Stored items
⁂
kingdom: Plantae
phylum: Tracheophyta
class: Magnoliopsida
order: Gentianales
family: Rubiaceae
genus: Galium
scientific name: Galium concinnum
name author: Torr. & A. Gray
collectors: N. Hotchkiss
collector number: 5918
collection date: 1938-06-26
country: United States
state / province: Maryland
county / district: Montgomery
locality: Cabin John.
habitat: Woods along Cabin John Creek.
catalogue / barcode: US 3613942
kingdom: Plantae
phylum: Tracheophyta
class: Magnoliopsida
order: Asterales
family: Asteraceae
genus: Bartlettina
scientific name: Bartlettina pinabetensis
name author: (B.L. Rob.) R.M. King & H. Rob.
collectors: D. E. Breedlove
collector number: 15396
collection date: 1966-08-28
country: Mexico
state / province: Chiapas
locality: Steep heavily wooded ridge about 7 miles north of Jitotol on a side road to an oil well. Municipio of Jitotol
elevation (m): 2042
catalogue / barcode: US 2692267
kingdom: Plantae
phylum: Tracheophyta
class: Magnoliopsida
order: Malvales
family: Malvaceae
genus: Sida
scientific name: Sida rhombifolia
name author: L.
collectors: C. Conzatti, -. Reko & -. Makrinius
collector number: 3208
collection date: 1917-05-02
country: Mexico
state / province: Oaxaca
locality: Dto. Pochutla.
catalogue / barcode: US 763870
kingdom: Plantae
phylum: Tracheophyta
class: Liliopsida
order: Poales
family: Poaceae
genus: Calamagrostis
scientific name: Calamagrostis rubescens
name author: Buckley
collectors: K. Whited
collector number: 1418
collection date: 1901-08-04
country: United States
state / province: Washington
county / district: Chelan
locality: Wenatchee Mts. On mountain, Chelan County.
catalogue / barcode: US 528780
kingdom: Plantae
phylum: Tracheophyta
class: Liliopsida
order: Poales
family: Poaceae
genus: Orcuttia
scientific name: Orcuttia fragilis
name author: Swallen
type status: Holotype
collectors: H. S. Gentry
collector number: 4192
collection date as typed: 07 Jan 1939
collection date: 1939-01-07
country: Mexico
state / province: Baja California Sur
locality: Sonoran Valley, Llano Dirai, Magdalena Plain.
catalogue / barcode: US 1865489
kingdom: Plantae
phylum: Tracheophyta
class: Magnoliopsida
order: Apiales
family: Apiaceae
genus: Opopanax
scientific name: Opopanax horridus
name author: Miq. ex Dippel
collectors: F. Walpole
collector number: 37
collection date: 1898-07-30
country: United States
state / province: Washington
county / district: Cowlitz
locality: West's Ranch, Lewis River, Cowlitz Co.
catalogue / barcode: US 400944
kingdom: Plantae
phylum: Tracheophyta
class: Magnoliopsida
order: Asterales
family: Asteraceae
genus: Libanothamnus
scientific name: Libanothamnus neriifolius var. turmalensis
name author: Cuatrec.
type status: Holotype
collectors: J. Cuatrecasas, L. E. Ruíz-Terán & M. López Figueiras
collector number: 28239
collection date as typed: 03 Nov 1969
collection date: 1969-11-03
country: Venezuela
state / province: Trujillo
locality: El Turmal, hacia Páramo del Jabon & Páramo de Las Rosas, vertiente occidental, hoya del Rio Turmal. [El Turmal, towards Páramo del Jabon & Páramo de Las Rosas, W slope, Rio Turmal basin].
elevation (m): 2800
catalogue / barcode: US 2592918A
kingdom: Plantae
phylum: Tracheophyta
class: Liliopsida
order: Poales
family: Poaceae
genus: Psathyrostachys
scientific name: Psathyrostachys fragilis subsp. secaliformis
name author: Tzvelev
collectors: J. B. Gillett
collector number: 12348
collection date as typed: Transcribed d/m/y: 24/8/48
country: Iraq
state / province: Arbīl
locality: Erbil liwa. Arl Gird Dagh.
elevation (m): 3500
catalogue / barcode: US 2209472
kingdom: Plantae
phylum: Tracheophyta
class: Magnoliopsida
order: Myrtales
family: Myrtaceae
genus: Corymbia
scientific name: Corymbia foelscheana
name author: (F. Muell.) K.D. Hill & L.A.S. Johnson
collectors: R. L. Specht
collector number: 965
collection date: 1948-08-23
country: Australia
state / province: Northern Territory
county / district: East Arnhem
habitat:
⁂
Return, unchanged, the lines starting at the one that contains "elevation (m): 3500" and ending at the last line of the items, with both ends included.

▶ **Full output**:
elevation (m): 3500
catalogue / barcode: US 2209472
kingdom: Plantae
phylum: Tracheophyta
class: Magnoliopsida
order: Myrtales
family: Myrtaceae
genus: Corymbia
scientific name: Corymbia foelscheana
name author: (F. Muell.) K.D. Hill & L.A.S. Johnson
collectors: R. L. Specht
collector number: 965
collection date: 1948-08-23
country: Australia
state / province: Northern Territory
county / district: East Arnhem
habitat:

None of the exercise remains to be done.